Repeat the data in full. Drop every picture.

§ **Information supplied**
○ ○ ○ ○ ○ ○ ○
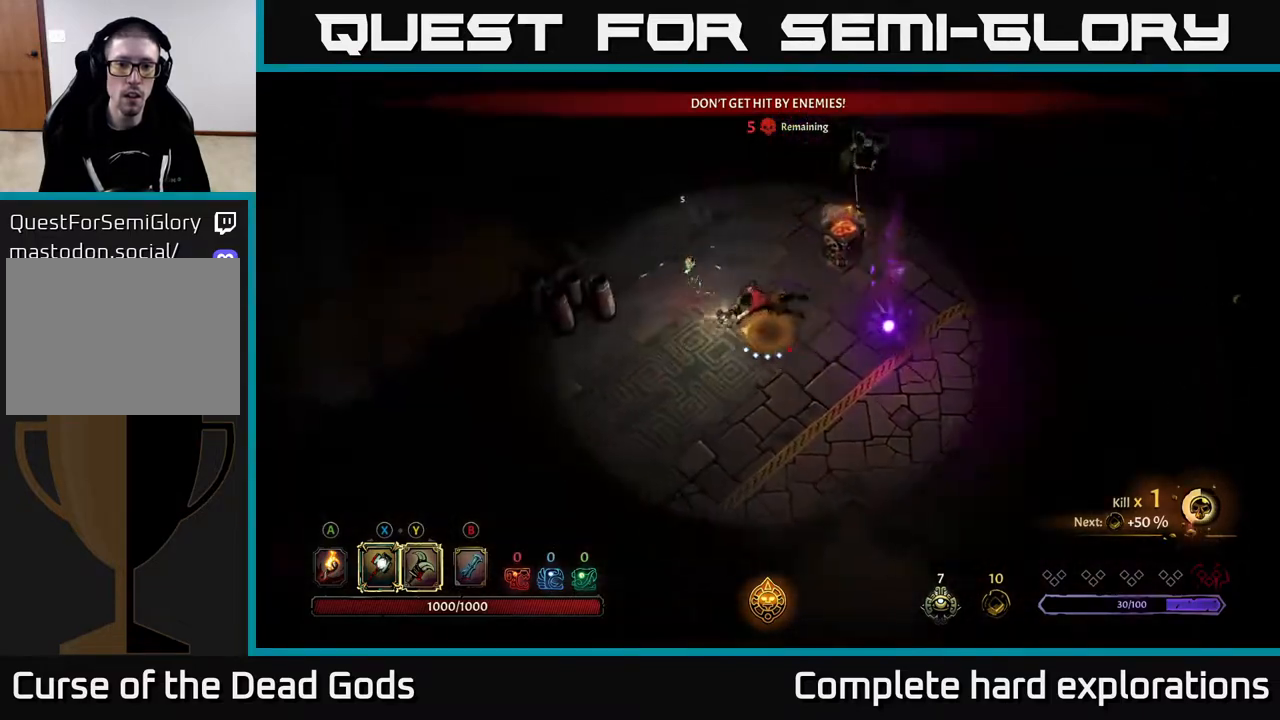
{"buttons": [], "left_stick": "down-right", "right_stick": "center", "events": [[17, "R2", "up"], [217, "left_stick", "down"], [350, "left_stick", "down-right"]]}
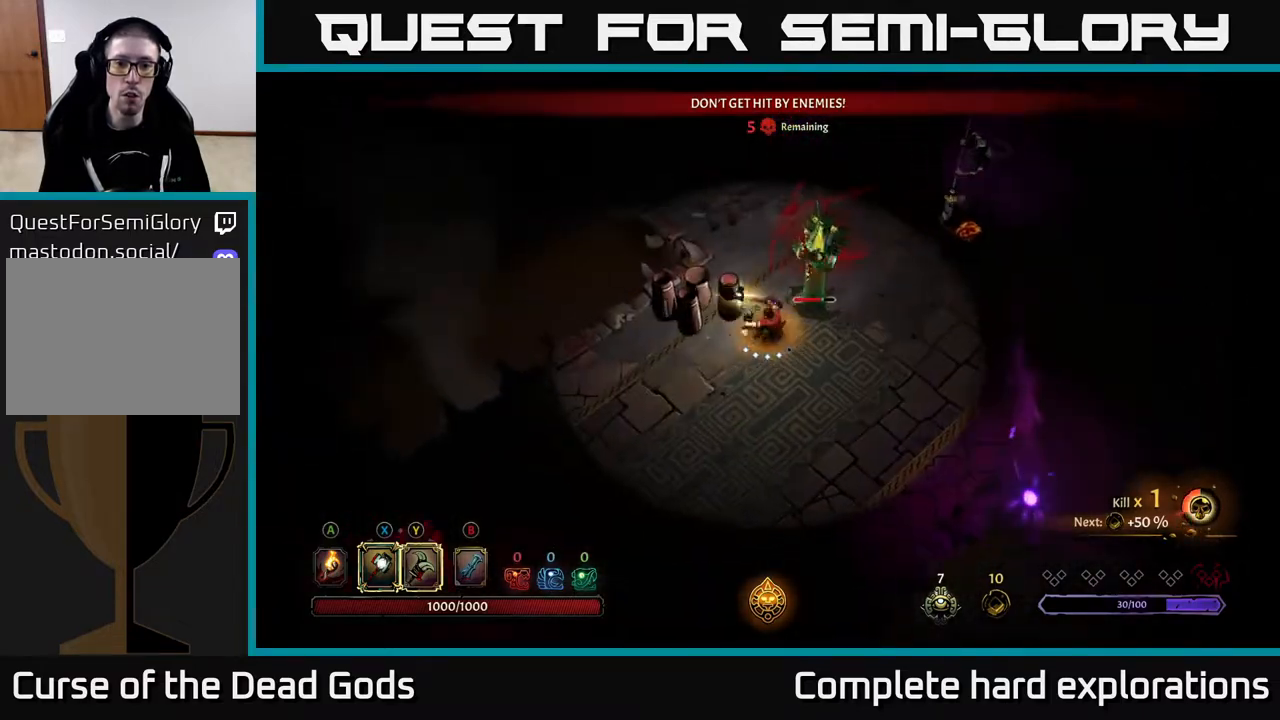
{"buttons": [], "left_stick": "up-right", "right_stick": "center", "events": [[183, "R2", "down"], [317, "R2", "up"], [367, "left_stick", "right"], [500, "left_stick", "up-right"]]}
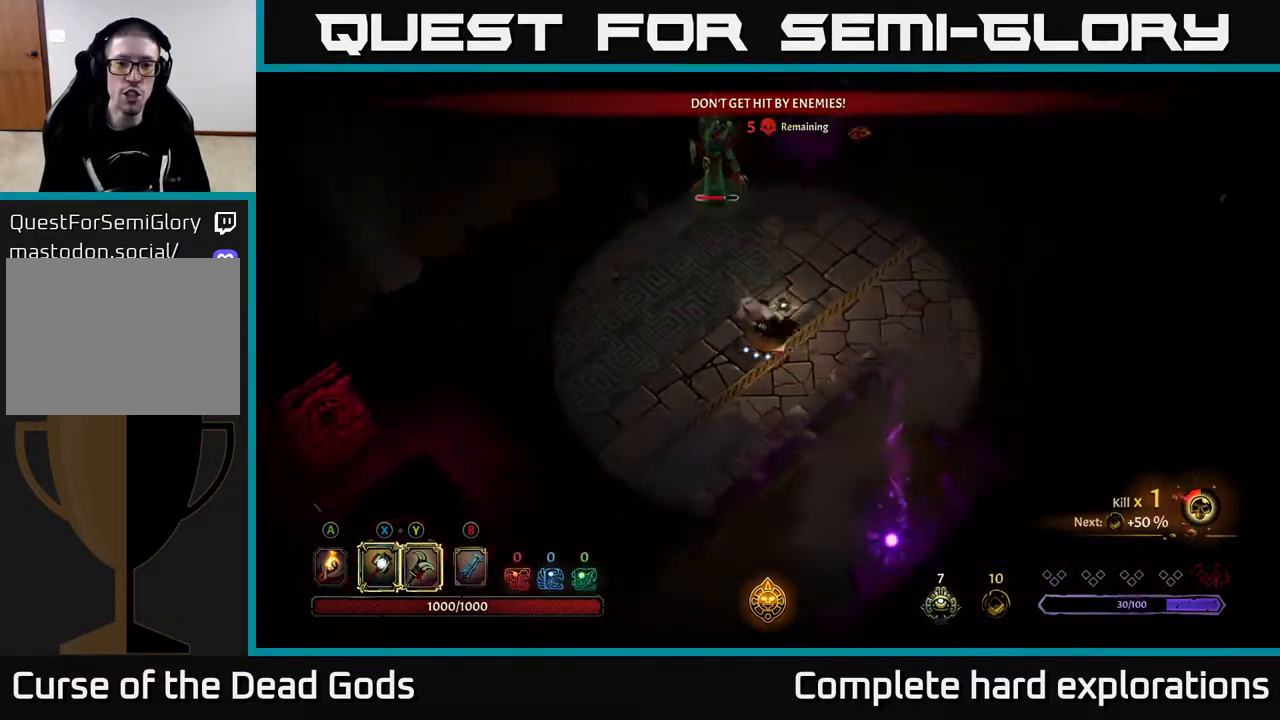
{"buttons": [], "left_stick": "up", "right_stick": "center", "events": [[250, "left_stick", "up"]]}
○ ○ ○ ○ ○ ○ ○
§ **Written reply**
{"buttons": [], "left_stick": "down-right", "right_stick": "center", "events": [[17, "R2", "up"], [217, "left_stick", "down"], [350, "left_stick", "down-right"]]}
{"buttons": [], "left_stick": "up-right", "right_stick": "center", "events": [[183, "R2", "down"], [317, "R2", "up"], [367, "left_stick", "right"], [500, "left_stick", "up-right"]]}
{"buttons": [], "left_stick": "up", "right_stick": "center", "events": [[250, "left_stick", "up"]]}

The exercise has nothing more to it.